■ Required action: In the listing below, swap each "Mentions légales" for "Informations juridiques" and write out all the lines again with nothing else changed.

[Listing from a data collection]
::::::::::

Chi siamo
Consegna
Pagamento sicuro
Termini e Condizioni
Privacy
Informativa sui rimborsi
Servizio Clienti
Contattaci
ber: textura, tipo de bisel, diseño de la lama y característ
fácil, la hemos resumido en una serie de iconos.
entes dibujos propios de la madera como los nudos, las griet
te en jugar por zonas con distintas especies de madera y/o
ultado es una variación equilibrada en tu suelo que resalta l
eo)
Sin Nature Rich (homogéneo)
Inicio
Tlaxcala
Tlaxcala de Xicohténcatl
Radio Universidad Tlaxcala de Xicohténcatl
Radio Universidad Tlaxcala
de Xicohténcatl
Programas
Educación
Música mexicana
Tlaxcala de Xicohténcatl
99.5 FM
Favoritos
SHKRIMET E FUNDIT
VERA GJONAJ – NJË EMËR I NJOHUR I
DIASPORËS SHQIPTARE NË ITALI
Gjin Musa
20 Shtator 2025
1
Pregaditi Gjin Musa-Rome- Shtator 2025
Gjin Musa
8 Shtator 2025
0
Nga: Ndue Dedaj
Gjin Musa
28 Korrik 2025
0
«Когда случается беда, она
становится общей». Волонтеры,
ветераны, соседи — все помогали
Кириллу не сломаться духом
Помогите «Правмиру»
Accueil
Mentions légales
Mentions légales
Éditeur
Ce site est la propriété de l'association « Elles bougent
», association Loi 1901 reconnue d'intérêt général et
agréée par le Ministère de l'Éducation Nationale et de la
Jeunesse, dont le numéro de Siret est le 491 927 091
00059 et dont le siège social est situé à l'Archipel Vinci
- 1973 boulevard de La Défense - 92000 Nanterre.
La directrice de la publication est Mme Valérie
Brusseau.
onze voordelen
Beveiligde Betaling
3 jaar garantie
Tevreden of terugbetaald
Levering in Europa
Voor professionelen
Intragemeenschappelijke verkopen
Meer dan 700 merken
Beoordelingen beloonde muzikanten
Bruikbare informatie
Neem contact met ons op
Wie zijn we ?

::::::::::

■ Solution to this problem:
Chi siamo
Consegna
Pagamento sicuro
Termini e Condizioni
Privacy
Informativa sui rimborsi
Servizio Clienti
Contattaci
ber: textura, tipo de bisel, diseño de la lama y característ
fácil, la hemos resumido en una serie de iconos.
entes dibujos propios de la madera como los nudos, las griet
te en jugar por zonas con distintas especies de madera y/o
ultado es una variación equilibrada en tu suelo que resalta l
eo)
Sin Nature Rich (homogéneo)
Inicio
Tlaxcala
Tlaxcala de Xicohténcatl
Radio Universidad Tlaxcala de Xicohténcatl
Radio Universidad Tlaxcala
de Xicohténcatl
Programas
Educación
Música mexicana
Tlaxcala de Xicohténcatl
99.5 FM
Favoritos
SHKRIMET E FUNDIT
VERA GJONAJ – NJË EMËR I NJOHUR I
DIASPORËS SHQIPTARE NË ITALI
Gjin Musa
20 Shtator 2025
1
Pregaditi Gjin Musa-Rome- Shtator 2025
Gjin Musa
8 Shtator 2025
0
Nga: Ndue Dedaj
Gjin Musa
28 Korrik 2025
0
«Когда случается беда, она
становится общей». Волонтеры,
ветераны, соседи — все помогали
Кириллу не сломаться духом
Помогите «Правмиру»
Accueil
Informations juridiques
Informations juridiques
Éditeur
Ce site est la propriété de l'association « Elles bougent
», association Loi 1901 reconnue d'intérêt général et
agréée par le Ministère de l'Éducation Nationale et de la
Jeunesse, dont le numéro de Siret est le 491 927 091
00059 et dont le siège social est situé à l'Archipel Vinci
- 1973 boulevard de La Défense - 92000 Nanterre.
La directrice de la publication est Mme Valérie
Brusseau.
onze voordelen
Beveiligde Betaling
3 jaar garantie
Tevreden of terugbetaald
Levering in Europa
Voor professionelen
Intragemeenschappelijke verkopen
Meer dan 700 merken
Beoordelingen beloonde muzikanten
Bruikbare informatie
Neem contact met ons op
Wie zijn we ?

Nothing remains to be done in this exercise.